**To do:** Every line below needs to be printed again exactly, without any of its pictures.
*** Records for this exercise Section Begins ***
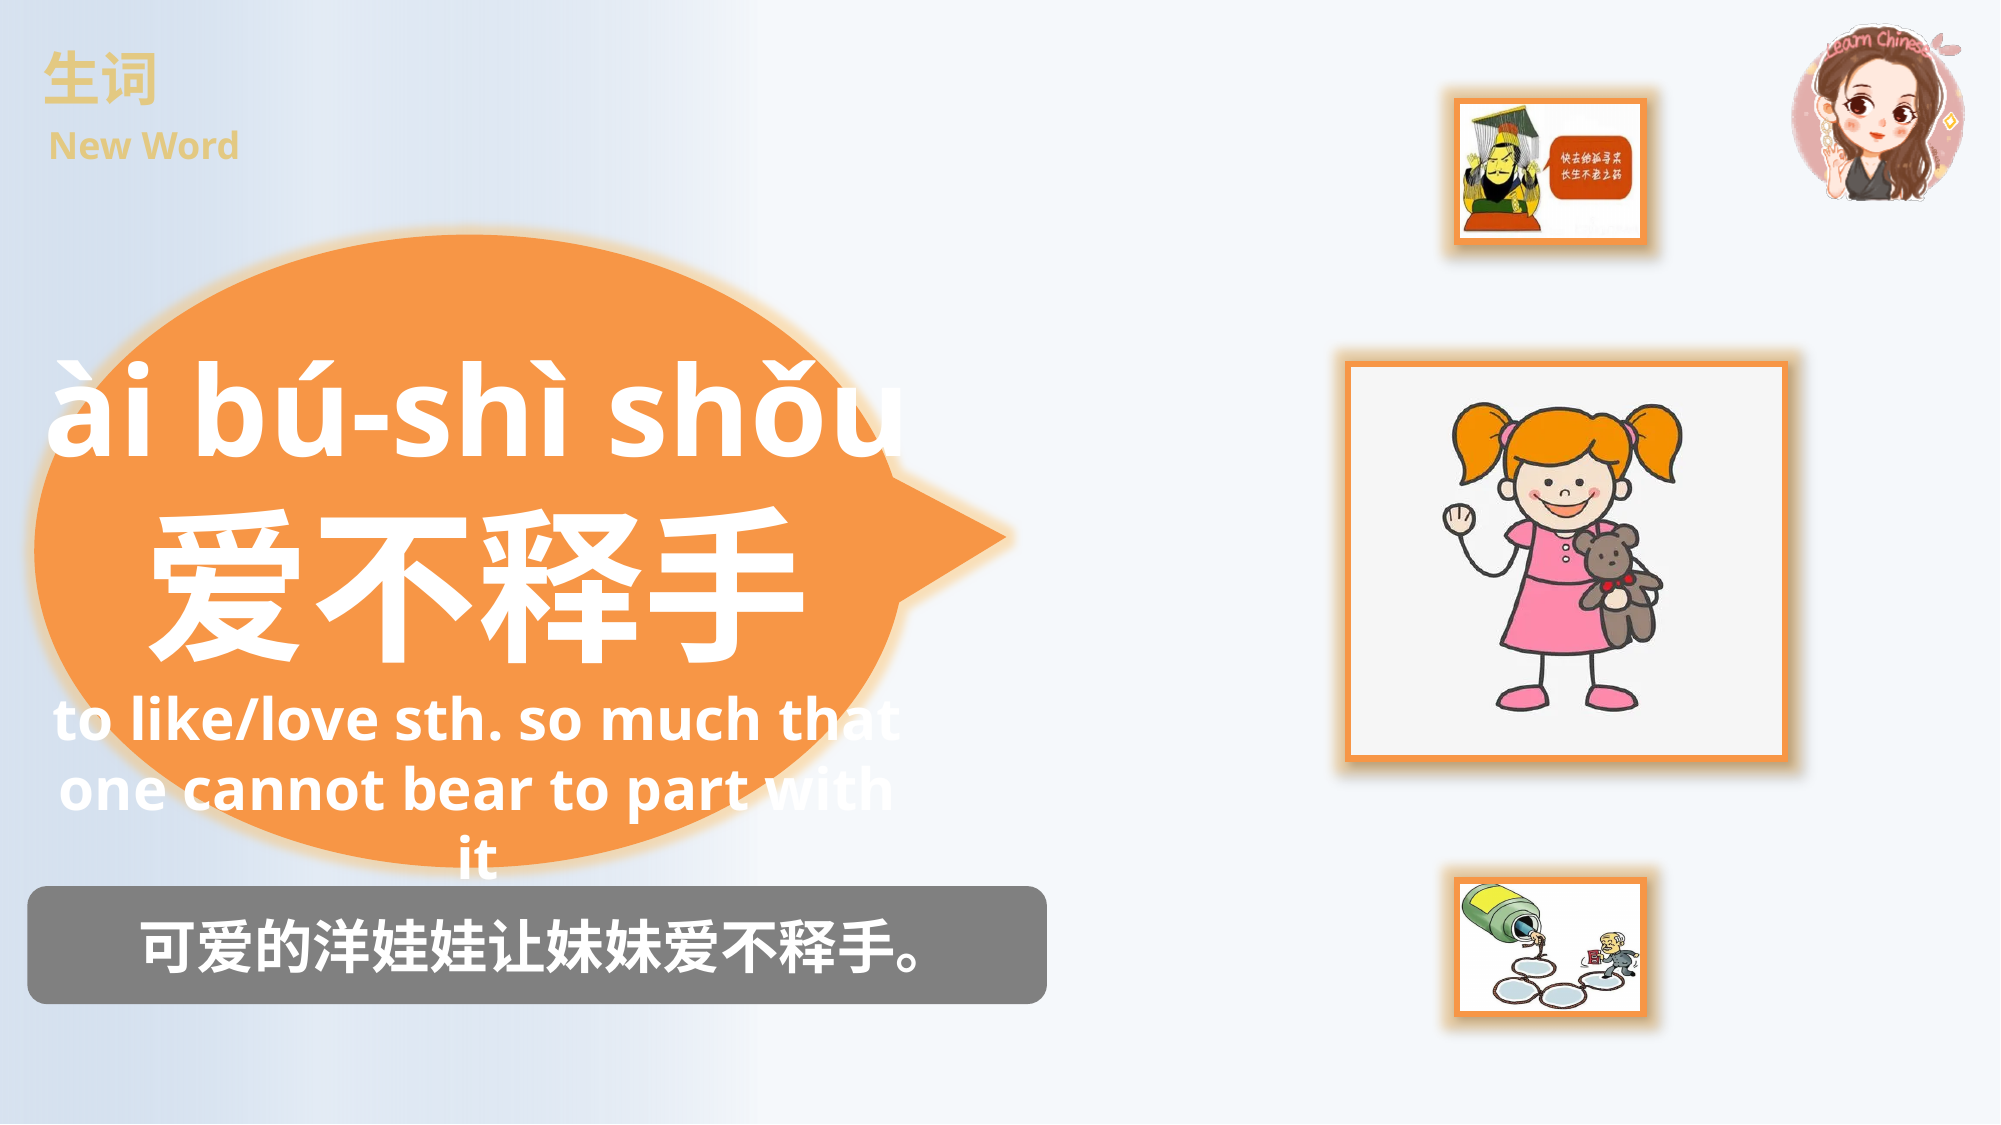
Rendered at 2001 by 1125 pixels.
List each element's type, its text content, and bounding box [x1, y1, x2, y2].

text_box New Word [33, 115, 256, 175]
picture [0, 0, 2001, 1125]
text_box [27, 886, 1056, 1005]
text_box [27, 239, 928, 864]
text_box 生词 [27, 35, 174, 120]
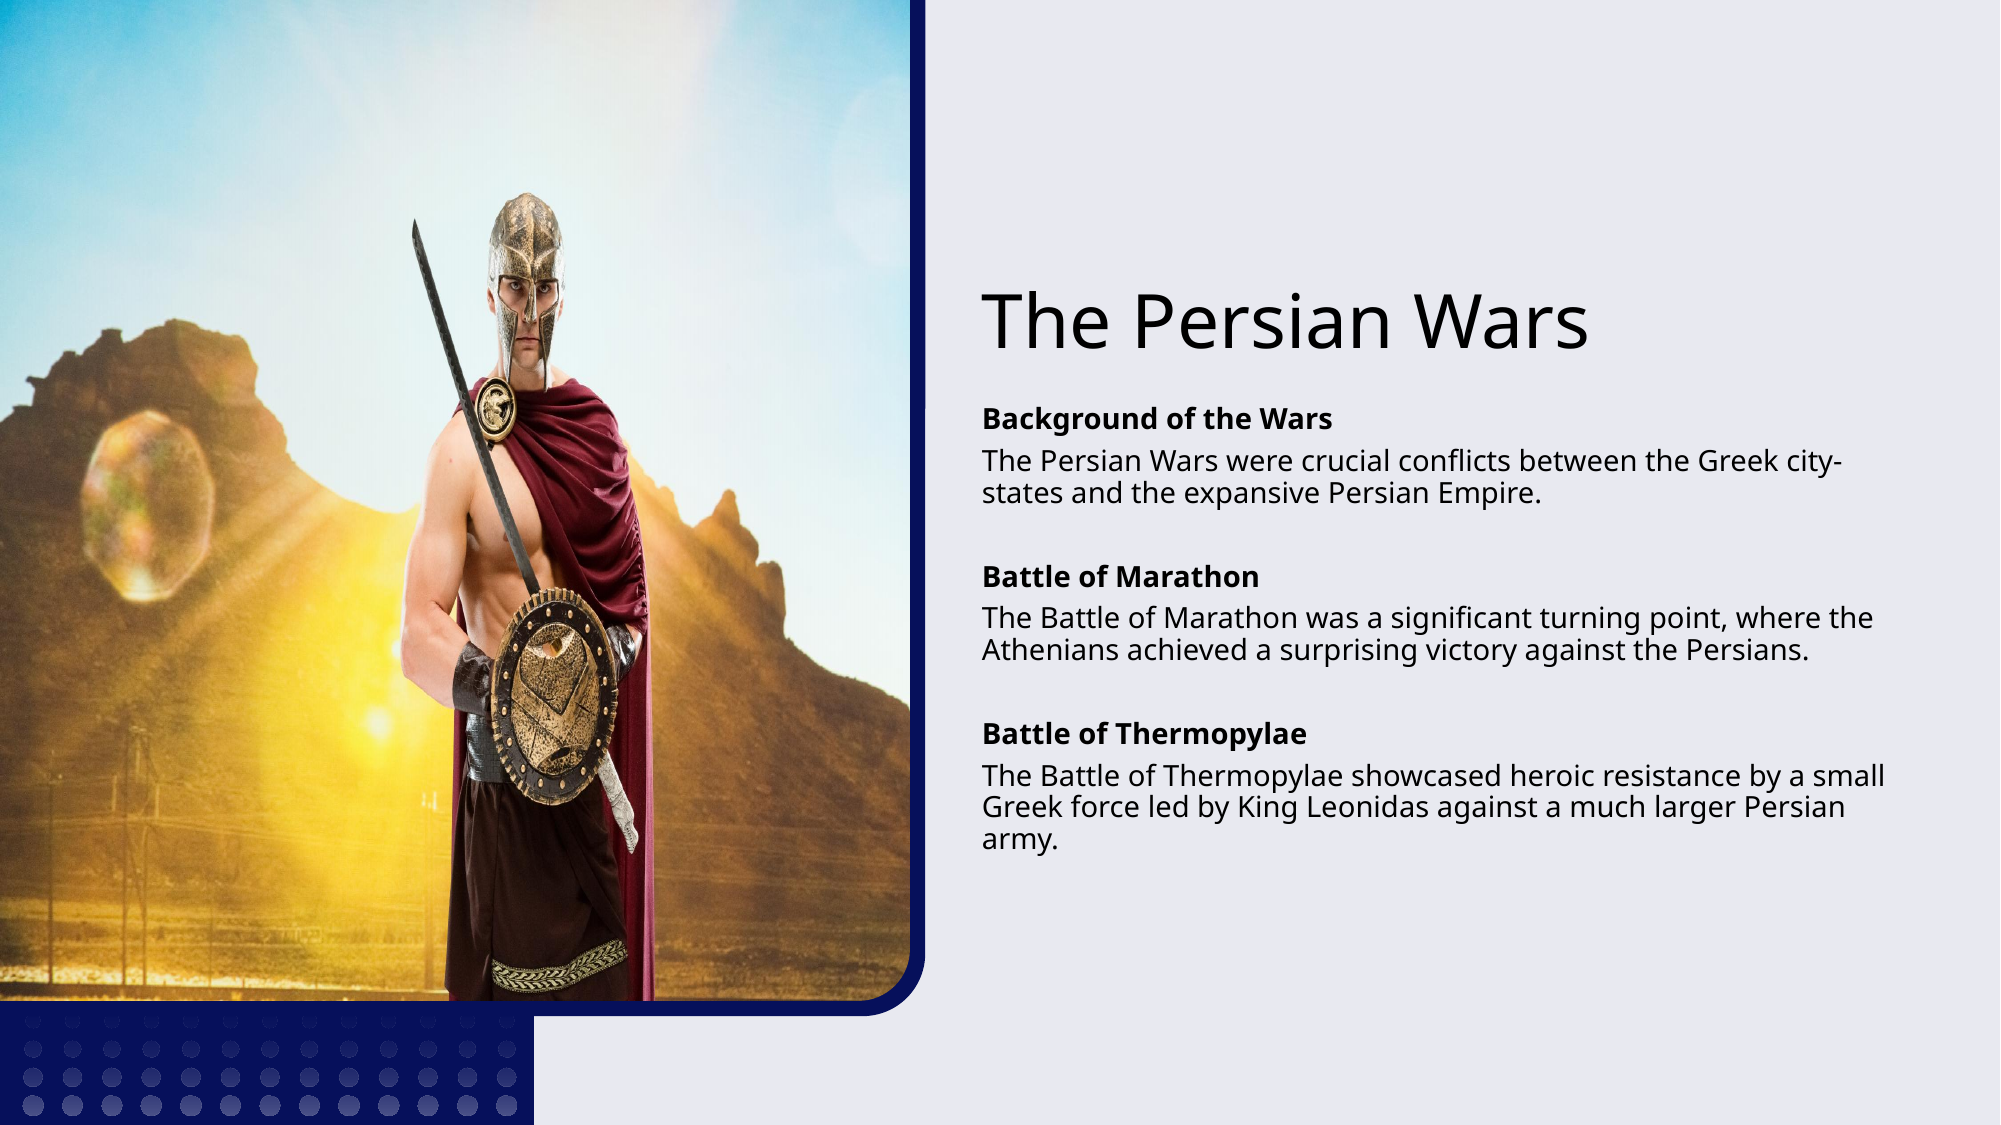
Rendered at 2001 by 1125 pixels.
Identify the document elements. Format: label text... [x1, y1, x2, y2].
*** Records for this exercise Section Ends ***
**The answer:**
Rendered at 2001 by 1125 pixels.
List each element's type, its text content, and bounding box [x1, y1, x2, y2].

text_box New Word [33, 115, 256, 175]
picture [0, 0, 2001, 1125]
text_box [27, 886, 1056, 1005]
text_box [27, 239, 928, 864]
text_box 生词 [27, 35, 174, 120]
Rendered at 2001 by 1125 pixels.
Identify the document elements. Format: label text... [x1, y1, x2, y2].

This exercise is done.